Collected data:
---+---

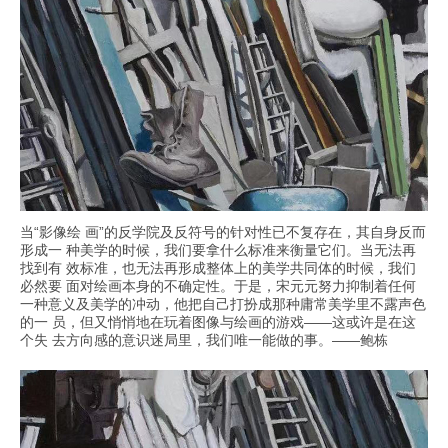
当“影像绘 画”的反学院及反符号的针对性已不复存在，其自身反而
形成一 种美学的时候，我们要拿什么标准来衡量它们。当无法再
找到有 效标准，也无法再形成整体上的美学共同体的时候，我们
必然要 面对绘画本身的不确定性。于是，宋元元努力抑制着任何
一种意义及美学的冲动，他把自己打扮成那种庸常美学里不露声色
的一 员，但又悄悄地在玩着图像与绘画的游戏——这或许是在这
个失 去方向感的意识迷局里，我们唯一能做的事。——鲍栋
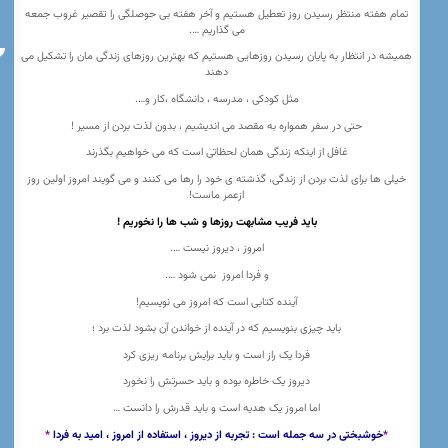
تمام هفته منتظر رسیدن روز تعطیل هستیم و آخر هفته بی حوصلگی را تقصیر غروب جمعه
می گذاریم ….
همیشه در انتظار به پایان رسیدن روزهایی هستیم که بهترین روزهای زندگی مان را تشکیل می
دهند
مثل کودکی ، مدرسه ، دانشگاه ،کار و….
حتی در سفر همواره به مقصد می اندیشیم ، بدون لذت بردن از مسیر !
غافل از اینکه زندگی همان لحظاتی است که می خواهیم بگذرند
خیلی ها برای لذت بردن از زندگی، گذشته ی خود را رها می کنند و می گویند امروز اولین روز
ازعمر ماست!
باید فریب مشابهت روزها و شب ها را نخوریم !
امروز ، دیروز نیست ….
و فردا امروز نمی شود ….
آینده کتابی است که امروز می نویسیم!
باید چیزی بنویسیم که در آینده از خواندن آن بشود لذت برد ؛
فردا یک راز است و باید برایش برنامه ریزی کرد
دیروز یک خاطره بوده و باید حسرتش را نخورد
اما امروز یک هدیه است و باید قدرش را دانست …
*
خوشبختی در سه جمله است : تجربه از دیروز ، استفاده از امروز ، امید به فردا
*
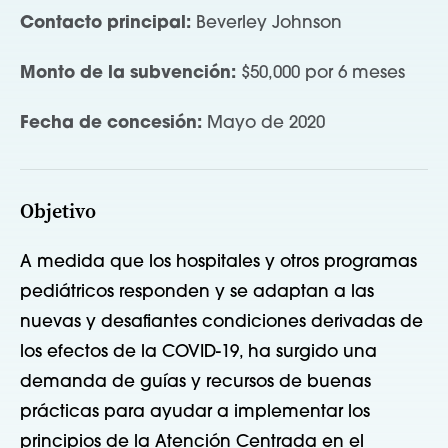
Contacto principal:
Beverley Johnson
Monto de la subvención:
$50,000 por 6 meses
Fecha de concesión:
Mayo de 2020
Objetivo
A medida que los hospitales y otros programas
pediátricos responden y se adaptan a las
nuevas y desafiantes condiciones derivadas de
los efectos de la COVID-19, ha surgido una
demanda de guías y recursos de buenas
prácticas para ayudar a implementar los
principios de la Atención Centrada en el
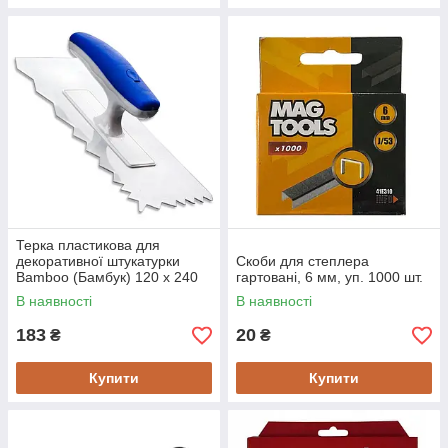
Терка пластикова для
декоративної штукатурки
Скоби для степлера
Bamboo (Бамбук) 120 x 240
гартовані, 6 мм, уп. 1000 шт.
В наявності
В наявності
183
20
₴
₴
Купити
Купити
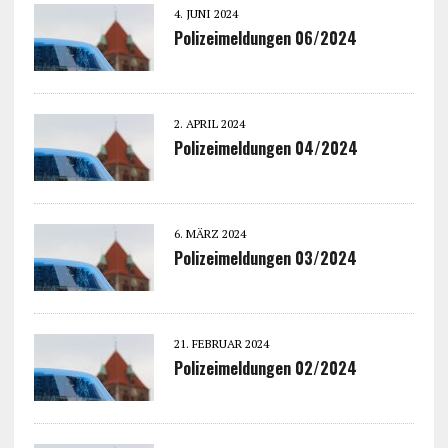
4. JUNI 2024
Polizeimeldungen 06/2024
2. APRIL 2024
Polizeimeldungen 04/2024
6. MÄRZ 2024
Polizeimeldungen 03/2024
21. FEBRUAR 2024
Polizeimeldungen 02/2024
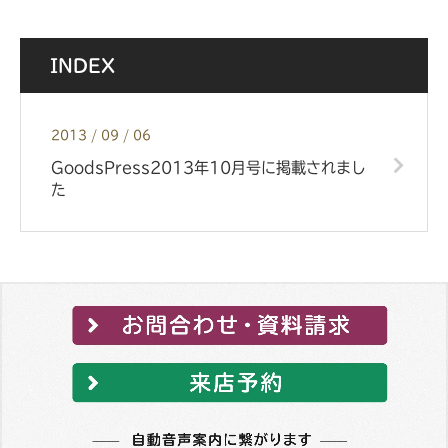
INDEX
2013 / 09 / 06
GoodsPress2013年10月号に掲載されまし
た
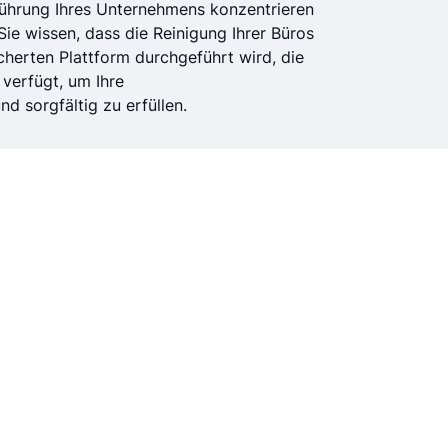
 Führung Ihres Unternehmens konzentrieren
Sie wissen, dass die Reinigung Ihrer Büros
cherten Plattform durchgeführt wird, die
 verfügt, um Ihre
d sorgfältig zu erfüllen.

---+---

# Requirement:
Write out the data from the very beginning through the line that contains "个失 去方向感的意识迷局里，我们唯一能做的事。——鲍栋", including that line. Leave the pictures out of your answer.

# Expected answer:
当“影像绘 画”的反学院及反符号的针对性已不复存在，其自身反而
形成一 种美学的时候，我们要拿什么标准来衡量它们。当无法再
找到有 效标准，也无法再形成整体上的美学共同体的时候，我们
必然要 面对绘画本身的不确定性。于是，宋元元努力抑制着任何
一种意义及美学的冲动，他把自己打扮成那种庸常美学里不露声色
的一 员，但又悄悄地在玩着图像与绘画的游戏——这或许是在这
个失 去方向感的意识迷局里，我们唯一能做的事。——鲍栋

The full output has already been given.